Je crois que ça, c’est la promesse la plus hardos à tenir. Je voulais la tenir pour Schatzi, pour qu’il retrouve la femme qu’il avait choisie, et épousée.

Mais après la grossesse et l’accouchement, j’ai trouvé cela plus difficile que prévu de me réapproprier ce corps sous-loué pendant 9 mois à un petit habitant bordélique. Plusieurs semaines après, j’avais encore régulièrement l’impression que cela bougeait à l’intérieur de moi, et ma main avait le réflexe naturel de se poser sur mon ventre.

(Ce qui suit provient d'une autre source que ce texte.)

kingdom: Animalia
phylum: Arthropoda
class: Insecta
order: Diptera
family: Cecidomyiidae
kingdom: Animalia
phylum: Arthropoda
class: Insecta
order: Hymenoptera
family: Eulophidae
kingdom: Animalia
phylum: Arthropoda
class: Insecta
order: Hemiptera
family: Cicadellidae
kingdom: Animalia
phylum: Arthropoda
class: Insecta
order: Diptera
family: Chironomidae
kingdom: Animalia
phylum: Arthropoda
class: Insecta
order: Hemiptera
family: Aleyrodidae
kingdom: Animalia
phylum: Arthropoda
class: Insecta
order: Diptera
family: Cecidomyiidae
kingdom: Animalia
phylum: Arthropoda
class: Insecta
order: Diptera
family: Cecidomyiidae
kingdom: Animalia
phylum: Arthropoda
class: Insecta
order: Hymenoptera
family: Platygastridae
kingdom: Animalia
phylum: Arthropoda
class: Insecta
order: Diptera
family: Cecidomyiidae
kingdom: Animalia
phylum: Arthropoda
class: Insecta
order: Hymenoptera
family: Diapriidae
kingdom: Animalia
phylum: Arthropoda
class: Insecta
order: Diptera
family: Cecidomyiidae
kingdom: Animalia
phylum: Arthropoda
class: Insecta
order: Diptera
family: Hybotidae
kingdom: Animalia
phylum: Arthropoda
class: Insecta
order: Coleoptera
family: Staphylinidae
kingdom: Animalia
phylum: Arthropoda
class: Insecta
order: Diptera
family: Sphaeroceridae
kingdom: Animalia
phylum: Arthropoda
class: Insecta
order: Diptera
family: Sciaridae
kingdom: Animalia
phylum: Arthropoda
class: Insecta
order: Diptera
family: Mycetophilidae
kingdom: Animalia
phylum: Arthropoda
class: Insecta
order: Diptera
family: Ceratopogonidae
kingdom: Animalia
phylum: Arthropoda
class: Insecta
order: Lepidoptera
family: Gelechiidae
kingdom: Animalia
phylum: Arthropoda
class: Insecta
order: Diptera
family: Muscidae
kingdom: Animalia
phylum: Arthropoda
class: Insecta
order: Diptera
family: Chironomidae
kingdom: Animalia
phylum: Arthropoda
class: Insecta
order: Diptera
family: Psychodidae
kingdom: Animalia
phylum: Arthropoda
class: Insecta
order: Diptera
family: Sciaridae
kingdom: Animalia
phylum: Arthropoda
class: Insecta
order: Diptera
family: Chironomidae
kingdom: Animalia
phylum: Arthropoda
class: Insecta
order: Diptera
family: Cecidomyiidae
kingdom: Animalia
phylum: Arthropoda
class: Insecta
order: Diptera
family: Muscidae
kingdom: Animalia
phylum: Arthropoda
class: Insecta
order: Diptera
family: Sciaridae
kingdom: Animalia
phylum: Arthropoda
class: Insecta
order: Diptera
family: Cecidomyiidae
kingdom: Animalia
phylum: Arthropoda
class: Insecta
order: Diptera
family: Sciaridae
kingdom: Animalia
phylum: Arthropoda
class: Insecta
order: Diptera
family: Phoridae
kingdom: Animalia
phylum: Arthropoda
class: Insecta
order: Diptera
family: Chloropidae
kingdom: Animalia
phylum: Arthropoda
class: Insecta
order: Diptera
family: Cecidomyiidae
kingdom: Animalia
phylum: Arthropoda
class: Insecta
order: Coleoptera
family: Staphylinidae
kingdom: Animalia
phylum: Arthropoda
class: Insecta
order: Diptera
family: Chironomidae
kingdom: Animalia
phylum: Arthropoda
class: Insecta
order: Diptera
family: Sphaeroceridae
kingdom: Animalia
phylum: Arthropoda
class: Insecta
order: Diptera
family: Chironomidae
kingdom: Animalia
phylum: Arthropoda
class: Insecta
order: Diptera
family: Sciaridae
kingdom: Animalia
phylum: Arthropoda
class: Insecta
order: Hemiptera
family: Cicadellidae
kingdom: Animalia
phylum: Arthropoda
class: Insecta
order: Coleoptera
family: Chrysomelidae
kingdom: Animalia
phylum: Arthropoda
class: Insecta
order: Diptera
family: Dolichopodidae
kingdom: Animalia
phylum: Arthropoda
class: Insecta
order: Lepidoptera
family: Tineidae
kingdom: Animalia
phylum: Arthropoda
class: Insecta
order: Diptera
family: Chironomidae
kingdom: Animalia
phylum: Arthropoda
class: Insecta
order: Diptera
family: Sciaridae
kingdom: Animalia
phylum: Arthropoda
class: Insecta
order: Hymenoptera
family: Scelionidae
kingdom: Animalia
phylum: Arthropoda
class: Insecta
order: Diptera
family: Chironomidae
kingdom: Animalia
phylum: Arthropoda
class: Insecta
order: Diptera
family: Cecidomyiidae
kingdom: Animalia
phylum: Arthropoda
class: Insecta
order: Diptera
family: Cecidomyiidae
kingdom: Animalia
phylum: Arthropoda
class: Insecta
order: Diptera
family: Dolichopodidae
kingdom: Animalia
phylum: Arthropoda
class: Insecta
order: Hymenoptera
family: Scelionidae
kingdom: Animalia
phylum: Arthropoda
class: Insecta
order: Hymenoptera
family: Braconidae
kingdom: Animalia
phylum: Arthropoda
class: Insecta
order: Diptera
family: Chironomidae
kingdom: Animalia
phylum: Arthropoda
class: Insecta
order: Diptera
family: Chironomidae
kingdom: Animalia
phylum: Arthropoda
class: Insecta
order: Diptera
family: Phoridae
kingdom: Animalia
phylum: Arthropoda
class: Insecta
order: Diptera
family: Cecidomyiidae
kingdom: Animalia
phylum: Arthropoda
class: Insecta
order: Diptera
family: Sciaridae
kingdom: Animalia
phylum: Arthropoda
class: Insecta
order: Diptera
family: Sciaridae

J’ai eu du mal à supporter les suites de couche et surtout la cicatrice, au point de pleurer d’appréhension dans ma douche quand arrivait le moment de me laver à cet endroit. Je ne rentrais plus dans mes vêtements d’avant, mes seins me donnaient l’effet de deux ballons de baudruche dégonflés (pour la petite histoire, je suis passée du B au E pendant ma grossesse, tu visualises donc le résultat une fois que le E s’était refait la malle !). Je perdais mes cheveux par poignées, mes ongles cassaient et mon acné juvénile que je pensais pourtant avoir définitivement vaincu par K.O (et Roaccutane) revenait de plus belle. Ajoute à cela de jolies cernes violacées et un moral dans les chaussettes suite à la chute hormonale, et tu comprendras aisément qu’il me semblait ne plus rester grand chose de la pimpante nullipare que j’étais 9 mois plus tôt.

Petit à petit, j’ai repris possession de mon enveloppe corporelle. Mes hanches se sont resserrées, mes boutons ont disparu et je me suis habituée à la cicatrice. Dès que j’ai eu le feu vert de la kiné, j’ai repris le sport, tenté de transformer mon reste de peau en abdos, et de rehausser un peu les gants de toilette qui me servaient désormais de nibards.

J’ai eu la chance, et je la mesure, de retrouver mon poids d’avant grossesse, et un ventre à peu près plat. Pourtant, je ne sais pas, près de deux ans après, j’ai toujours ce sentiment d’être dans le corps d’une autre. Je dis souvent pour rire à Schatzi qu’il a été « trompé sur la marchandise », tant ce que je suis aujourd’hui sous la couche de vêtements me semble différent de ce que j’étais.

En surface, donc, promesse à peu près tenue. Mais mon rapport à mon corps, lui, a changé profondément, et force est de constater que cela m’éloigne de la femme que Schatzi avait choisie et épousée.

Taux de promesse tenue : 80% en théorie. En pratique, c’est plus compliqué que cela. 

Des promesses, on s’en fait toutes, à chaque étape de notre vie de Maman. Aujourd’hui encore, je ne cesse de me promettre des choses : de plus jouer avec Simon, de lui faire aimer les légumes, d’essayer de me rapprocher d’Hugo…

Dans les faits, si les promesses sont là pour être tenues, on sait bien que certaines sont simplement vaines. Je peux promettre à Simon de le protéger des horreurs de ce monde, je sais bien qu’en fait, je n’y parviendrai pas.

Je suis assez fière d’avoir réussi à me tenir à certaines choses, et aussi assez fière d’avoir su renoncer à d’autres en découvrant la réalité de la parentalité. Car on me l’avait promis : l’amour qu’on porte à son enfant est tel qu’on ne peut pas être mesuré tant qu’on ne l’a pas vécu. Et cette promesse là, franchement, elle s’est tenue à 300%.